Ballantyne and Myers (2001) reported data on acute vapor exposure studies with male and female Wistar rats. Tests were performed with vapor generated statically or dynamically at ambient temperature to produce near saturated vapor atmosphere. Tested glutaraldehyde concentrations ranged from 14.5 to 51% and the measured glutaraldehyde vapour concentration ranged from 3.0 to 48.1 ppm. Exposure time ranged from 4 to 8 hours. In none of the performed studies mortality was observed. In addition, Ballantyne (1997) investigated possible differential toxicity in acidic unbuffered glutaraldehyde and alkaline buffered glutaraldehyde. Both glutaraldehydes were found to have quite similar acute inhalation toxicity. No mortality was observed in both tests when male and female Sprague-Dawley rats were exposed to air saturated with vapour of 2% glutaraldehyde.

The Bushy Run Research Center (1984) exposed female Wistar rats to the vapour of 50% glutaraldehyde for 6 hours. The mean measured concentration was 4.9 ppm. No mortality was observed. The Mellon Institute (1964) exposed female Carworth Farms-Elias albino rats to the vapour of 45% glutaraldehyde for 8 hours. The concentration tested was 12.58 mg/L. No mortality was observed. Carnegie-Mellon Institute of Research (1977) exposed Wistar rats (sex unknown) to the saturated vapour of 25% glutaraldehyde for 8 hours (no information on concentration in air). The test was performed under static and dynamic conditions. In both tests no mortality was observed. Uetmitsu et al. (1976) exposed male and female Sprague-Dawley rats to a vapour of 25% glutaraldehyde for a maximum of 180 minutes. The concentration tested was 20 ppm (0.083 mg/L). The inhalation time resulting in 50% mortality was about 60 and 86 minutes for male and female rats, respectively.

Mouse: vapour

Zussi et al. (1994) exposed male Swiss mice to a vapour of 25% glutaraldehyde for 60 minutes. At 2.6 ppm a 50% decrease in respiratory rate was observed. Uemitsu et al. (1976) exposed male and female ICR mice to a vapour of 25% glutaraldehyde for a maximum of 120 minutes. The concentration tested was 20 ppm (0.083 mg/L). The inhalation time resulting in 50% mortality was about 51 and 94 minutes for male and female mice, respectively. Varpela et al (1971) exposed 10 male NMRi mice per group to 2% glutaraldehyde for 24 hours at concentrations of 33 and 133 µg/L. One case of mortality was seen at 33 µg/L. No other mortalities were observed.

Conclusion

Based on the available data it can be assumed that mortality after inhalation is predominantly caused by aerosol and not by vapour: the different inhalation hazard test shows that glutaraldehyde vapor is not the toxic component in glutaraldehyde atmosphere. Therefore, the study with the lowest observed LD50 after aerosol exposure has been selected as key.
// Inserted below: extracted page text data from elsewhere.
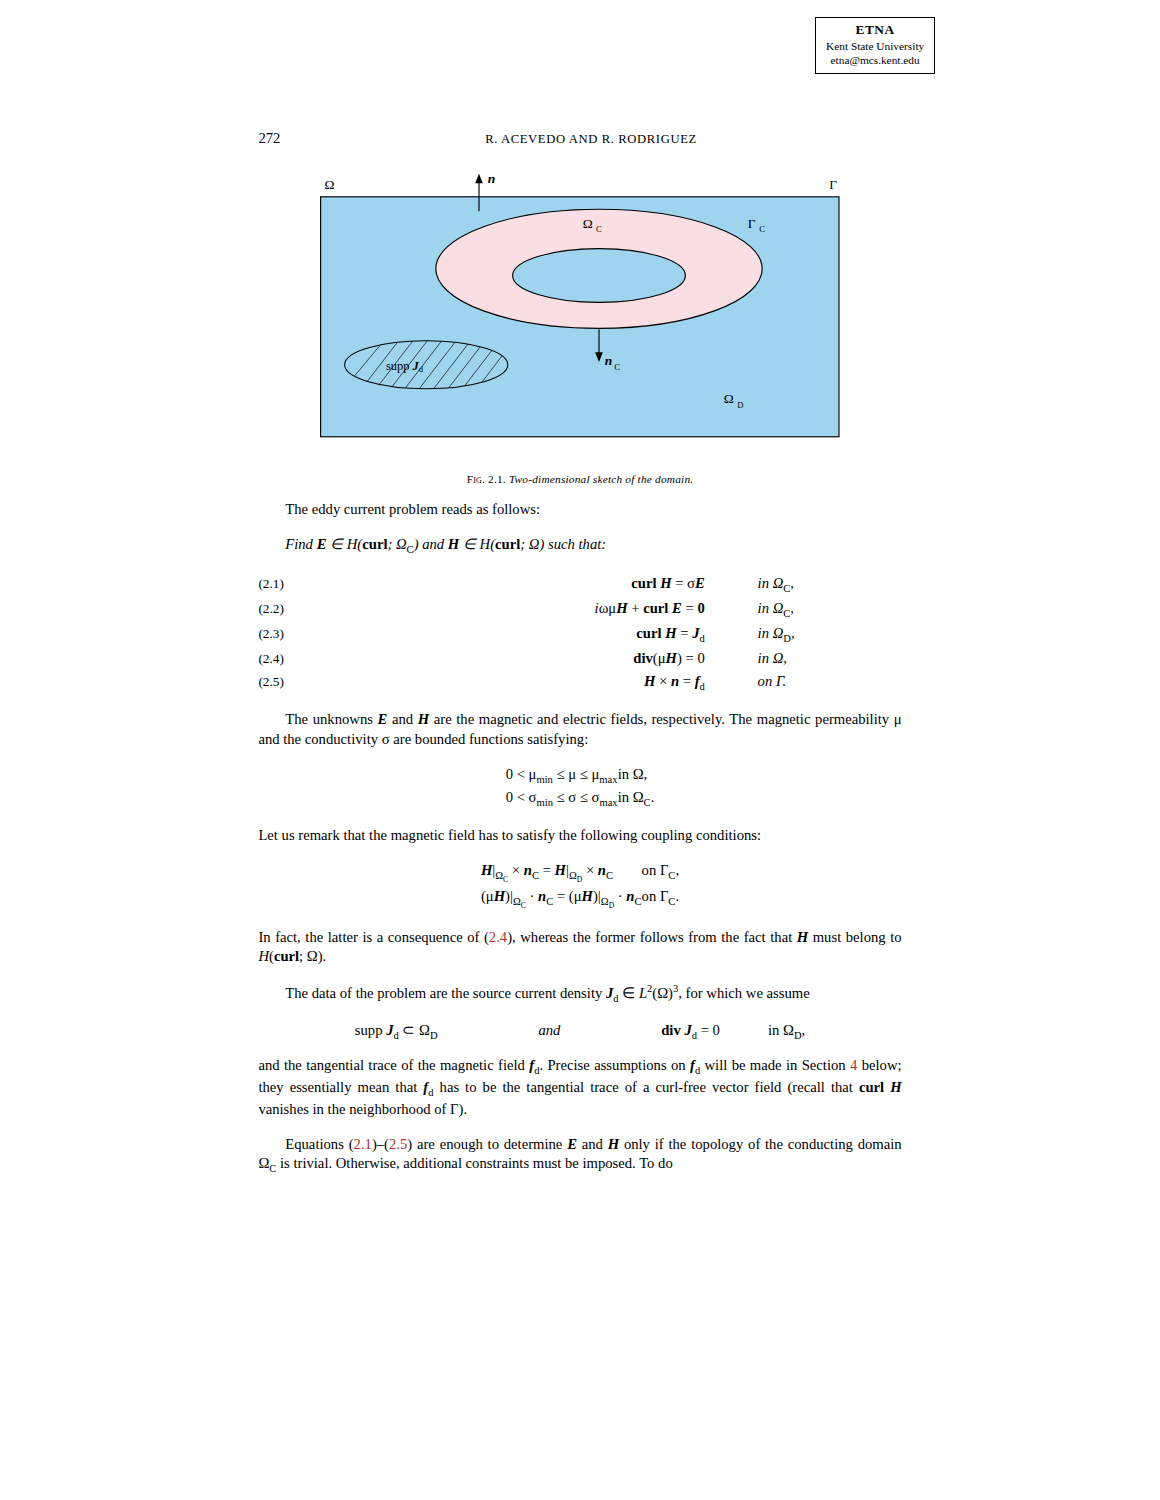ETNA
Kent State University
etna@mcs.kent.edu
272 R. ACEVEDO AND R. RODRIGUEZ
n n C Ω Γ Ω C Γ C Ω D supp Jd
Fig. 2.1. Two-dimensional sketch of the domain.
The eddy current problem reads as follows:
Find E ∈ H(curl; ΩC) and H ∈ H(curl; Ω) such that:
| (2.1) | curl H = σ E | in Ω C , |
| (2.2) | i ωμ H + curl E = 0 | in Ω C , |
| (2.3) | curl H = J d | in Ω D , |
| (2.4) | div (μ H ) = 0 | in Ω, |
| (2.5) | H × n = f d | on Γ. |
The unknowns E and H are the magnetic and electric fields, respectively. The magnetic permeability μ and the conductivity σ are bounded functions satisfying:
0 < μmin ≤ μ ≤ μmax
in Ω,
0 < σmin ≤ σ ≤ σmax
in ΩC.
Let us remark that the magnetic field has to satisfy the following coupling conditions:
H|ΩC × nC = H|ΩD × nC
on ΓC,
(μH)|ΩC · nC = (μH)|ΩD · nC
on ΓC.
In fact, the latter is a consequence of (2.4), whereas the former follows from the fact that H must belong to H(curl; Ω).
The data of the problem are the source current density Jd ∈ L2(Ω)3, for which we assume
supp Jd ⊂ ΩD
and
div Jd = 0
in ΩD,
and the tangential trace of the magnetic field fd. Precise assumptions on fd will be made in Section 4 below; they essentially mean that fd has to be the tangential trace of a curl-free vector field (recall that curl H vanishes in the neighborhood of Γ).
Equations (2.1)–(2.5) are enough to determine E and H only if the topology of the conducting domain ΩC is trivial. Otherwise, additional constraints must be imposed. To do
Justification for selection of acute toxicity – oral endpoint
Several studies investigating the acute oral toxicity of glutaraldehyde are available. The lowest observed LD50 value from a study following guidelines has been chosen as key.

Justification for selection of acute toxicity – inhalation endpoint
Based on the available data it can be assumed that mortality after inhalation is predominantly caused by aerosol and not by vapour: the different inhalation hazard test shows that glutaraldehyde vapor is not the toxic component in glutaraldehyde atmosphere. Therefore the study with the lowest observed LD50 after aerosol exposure has been selected as key.
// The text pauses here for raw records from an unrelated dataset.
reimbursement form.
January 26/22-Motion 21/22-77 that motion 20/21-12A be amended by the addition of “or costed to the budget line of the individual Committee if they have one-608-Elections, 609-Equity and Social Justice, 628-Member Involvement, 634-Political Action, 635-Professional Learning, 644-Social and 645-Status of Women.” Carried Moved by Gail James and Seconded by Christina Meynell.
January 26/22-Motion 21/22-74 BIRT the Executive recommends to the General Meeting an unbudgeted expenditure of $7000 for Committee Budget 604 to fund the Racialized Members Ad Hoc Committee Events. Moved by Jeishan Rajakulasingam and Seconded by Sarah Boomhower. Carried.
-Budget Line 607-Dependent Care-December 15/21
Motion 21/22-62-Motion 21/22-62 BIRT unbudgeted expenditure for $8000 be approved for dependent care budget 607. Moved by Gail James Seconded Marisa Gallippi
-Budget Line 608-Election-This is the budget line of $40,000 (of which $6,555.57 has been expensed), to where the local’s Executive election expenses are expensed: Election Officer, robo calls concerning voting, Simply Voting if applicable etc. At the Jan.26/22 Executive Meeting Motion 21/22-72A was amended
Justification for selection of acute toxicity – dermal endpoint
As the current guidelines require testing under semiocclusive conditions, the results of the study testing under occlusive conditions are less reliable. Therefore, the study by WIL Research has been selected as key.
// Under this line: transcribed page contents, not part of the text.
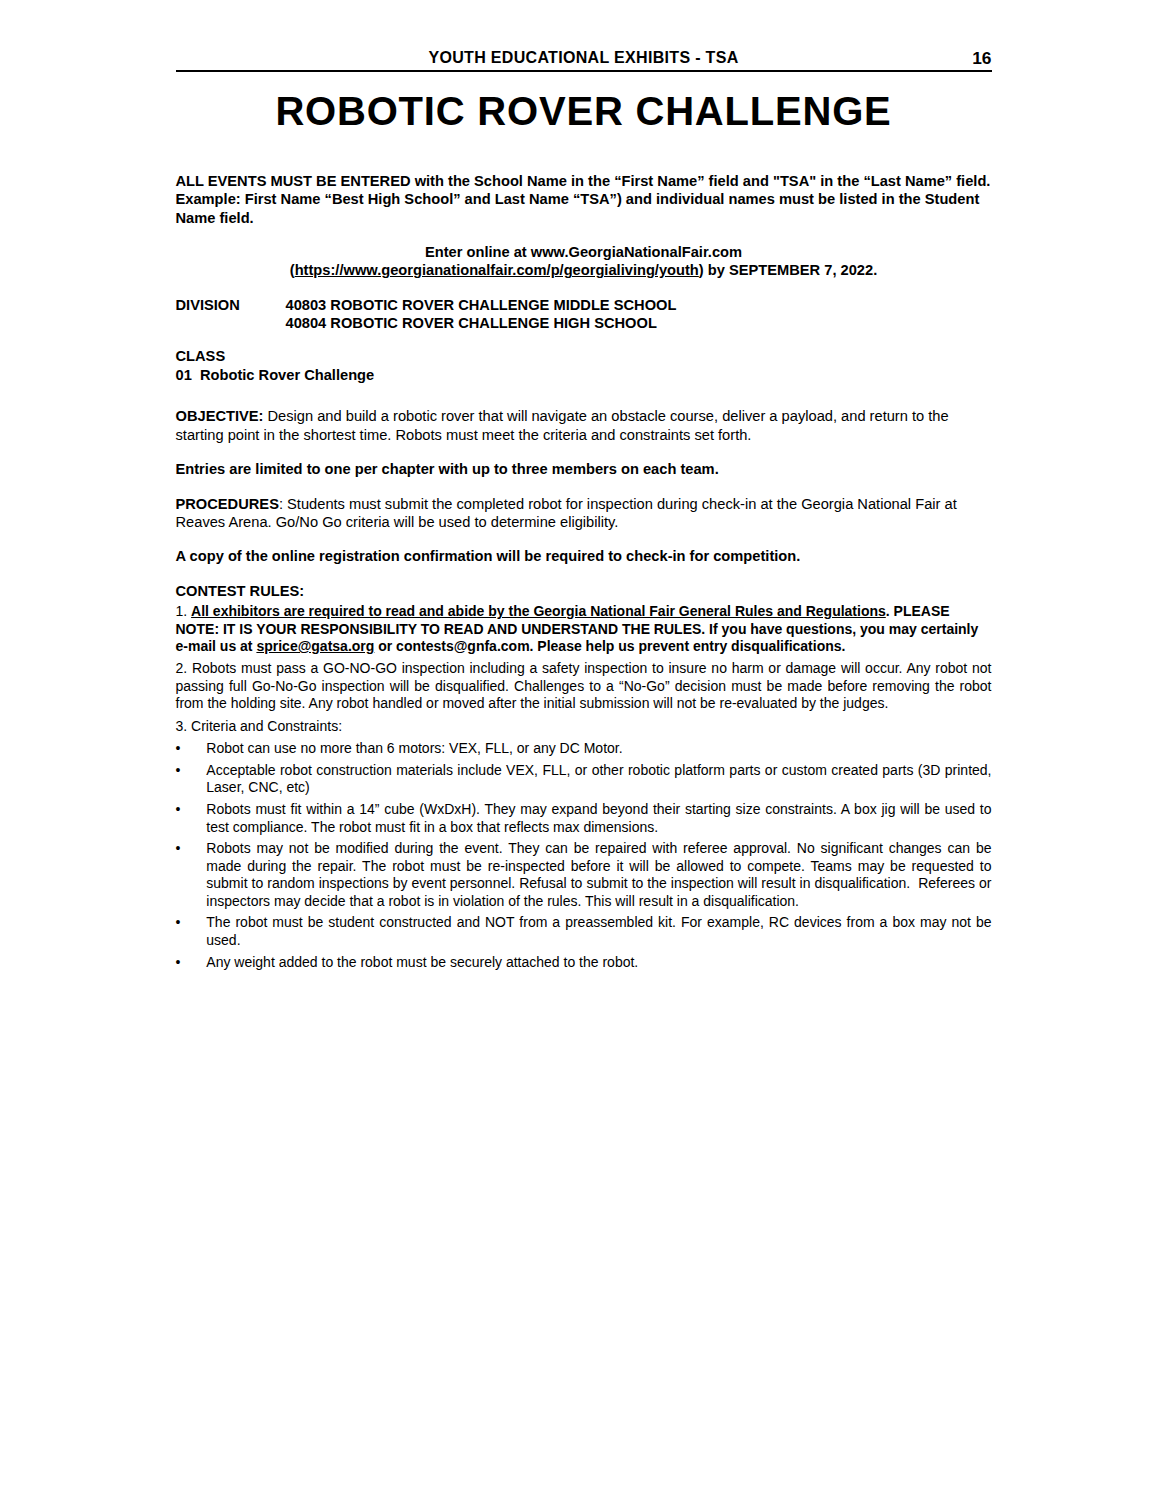16
YOUTH EDUCATIONAL EXHIBITS - TSA
ROBOTIC ROVER CHALLENGE
ALL EVENTS MUST BE ENTERED with the School Name in the “First Name” field and "TSA" in the “Last Name” field. Example: First Name “Best High School” and Last Name “TSA”) and individual names must be listed in the Student Name field.
Enter online at www.GeorgiaNationalFair.com
(https://www.georgianationalfair.com/p/georgialiving/youth) by SEPTEMBER 7, 2022.
DIVISION 40803 ROBOTIC ROVER CHALLENGE MIDDLE SCHOOL
40804 ROBOTIC ROVER CHALLENGE HIGH SCHOOL
CLASS 01 Robotic Rover Challenge
OBJECTIVE: Design and build a robotic rover that will navigate an obstacle course, deliver a payload, and return to the starting point in the shortest time. Robots must meet the criteria and constraints set forth.
Entries are limited to one per chapter with up to three members on each team.
PROCEDURES: Students must submit the completed robot for inspection during check-in at the Georgia National Fair at Reaves Arena. Go/No Go criteria will be used to determine eligibility.
A copy of the online registration confirmation will be required to check-in for competition.
CONTEST RULES:
1. All exhibitors are required to read and abide by the Georgia National Fair General Rules and Regulations. PLEASE NOTE: IT IS YOUR RESPONSIBILITY TO READ AND UNDERSTAND THE RULES. If you have questions, you may certainly e-mail us at sprice@gatsa.org or contests@gnfa.com. Please help us prevent entry disqualifications.
2. Robots must pass a GO-NO-GO inspection including a safety inspection to insure no harm or damage will occur. Any robot not passing full Go-No-Go inspection will be disqualified. Challenges to a “No-Go” decision must be made before removing the robot from the holding site. Any robot handled or moved after the initial submission will not be re-evaluated by the judges.
3. Criteria and Constraints:
Robot can use no more than 6 motors: VEX, FLL, or any DC Motor.
Acceptable robot construction materials include VEX, FLL, or other robotic platform parts or custom created parts (3D printed, Laser, CNC, etc)
Robots must fit within a 14” cube (WxDxH). They may expand beyond their starting size constraints. A box jig will be used to test compliance. The robot must fit in a box that reflects max dimensions.
Robots may not be modified during the event. They can be repaired with referee approval. No significant changes can be made during the repair. The robot must be re-inspected before it will be allowed to compete. Teams may be requested to submit to random inspections by event personnel. Refusal to submit to the inspection will result in disqualification. Referees or inspectors may decide that a robot is in violation of the rules. This will result in a disqualification.
The robot must be student constructed and NOT from a preassembled kit. For example, RC devices from a box may not be used.
Any weight added to the robot must be securely attached to the robot.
Justification for classification or non-classification

Glutaraldehyde 50% aqueous solution is acute toxic when applied orally or by inhalation; in case of dermal contact, the main effect of glutaraldehyde is due to its corrosiveness, whereas systemic toxicity due to percutaneous absorption of the substance only plays a secondary role. According to Annex VI of EU Classification, Labelling and Packaging of Substances and Mixtures (CLP) Regulation (EC) No. 1272/2008 and based on the available data, glutaraldehyde has to be classified as Acute Tox 3: H301: Toxic if swallowed and Acute Tox 2: H330: Fatal if inhaled.